Gong and Li et al. described a COX-2+ lung adventitial fibroblast population, constitutively expressing high levels of inflammatory genes, that induced myeloid cells to be dysfunctional or immunosuppressive, fostering a pre-metastatic lung niche at steady state and enhanced by a distal tumor. In murine breast cancer models, COX-2 gene deletion in fibroblasts reversed myeloid cell dysfunction induced by IL-1β, PGE2, and other tumor-associated inflammation; boosted immune activation; and decreased lung metastasis. Genetic or pharmacologic inhibition of the PGE2 signaling pathway enhanced anti-metastatic activities of DC-based vaccines or PD-1 blockade.

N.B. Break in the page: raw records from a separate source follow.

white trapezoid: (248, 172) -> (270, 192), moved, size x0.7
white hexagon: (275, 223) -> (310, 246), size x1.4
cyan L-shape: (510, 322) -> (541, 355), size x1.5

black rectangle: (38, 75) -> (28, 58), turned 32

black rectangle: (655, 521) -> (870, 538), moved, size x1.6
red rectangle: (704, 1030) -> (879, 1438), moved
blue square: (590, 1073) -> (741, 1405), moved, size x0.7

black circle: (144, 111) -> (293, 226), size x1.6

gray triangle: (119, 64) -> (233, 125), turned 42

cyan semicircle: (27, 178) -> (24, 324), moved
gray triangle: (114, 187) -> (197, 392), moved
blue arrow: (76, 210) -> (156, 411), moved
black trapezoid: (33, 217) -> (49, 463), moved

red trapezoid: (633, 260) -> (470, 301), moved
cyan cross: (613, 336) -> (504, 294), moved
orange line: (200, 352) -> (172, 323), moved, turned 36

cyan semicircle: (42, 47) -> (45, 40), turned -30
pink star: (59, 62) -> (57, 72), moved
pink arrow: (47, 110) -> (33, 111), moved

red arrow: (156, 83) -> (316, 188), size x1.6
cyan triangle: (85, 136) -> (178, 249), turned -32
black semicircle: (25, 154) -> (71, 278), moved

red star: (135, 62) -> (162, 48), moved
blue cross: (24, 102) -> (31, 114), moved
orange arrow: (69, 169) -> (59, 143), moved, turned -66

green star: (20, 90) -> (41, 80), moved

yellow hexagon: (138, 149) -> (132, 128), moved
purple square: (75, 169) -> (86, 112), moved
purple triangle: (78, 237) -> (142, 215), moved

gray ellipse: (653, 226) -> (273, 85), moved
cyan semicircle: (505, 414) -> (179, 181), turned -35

Contributed by Paula Hochman
ABSTRACT: Primary tumors are drivers of pre-metastatic niche formation, but the coordination by the secondary organ toward metastatic dissemination is underappreciated. Here, by single-cell RNA sequencing and immunofluorescence, we identified a population of cyclooxygenase 2 (COX-2)-expressing adventitial fibroblasts that remodeled the lung immune microenvironment. At steady state, fibroblasts in the lungs produced prostaglandin E2 (PGE2), which drove dysfunctional dendritic cells (DCs) and suppressive monocytes. This lung-intrinsic stromal program was propagated by tumor-associated inflammation, particularly the pro-inflammatory cytokine interleukin-1β, supporting a pre-metastatic niche. Genetic ablation of Ptgs2 (encoding COX-2) in fibroblasts was sufficient to reverse the immune-suppressive phenotypes of lung-resident myeloid cells, resulting in heightened immune activation and diminished lung metastasis in multiple breast cancer models. Moreover, the anti-metastatic activity of DC-based therapy and PD-1 blockade was improved by fibroblast-specific Ptgs2 deletion or dual inhibition of PGE2 receptors EP2 and EP4. Collectively, lung-resident fibroblasts reshape the local immune landscape to facilitate breast cancer metastasis.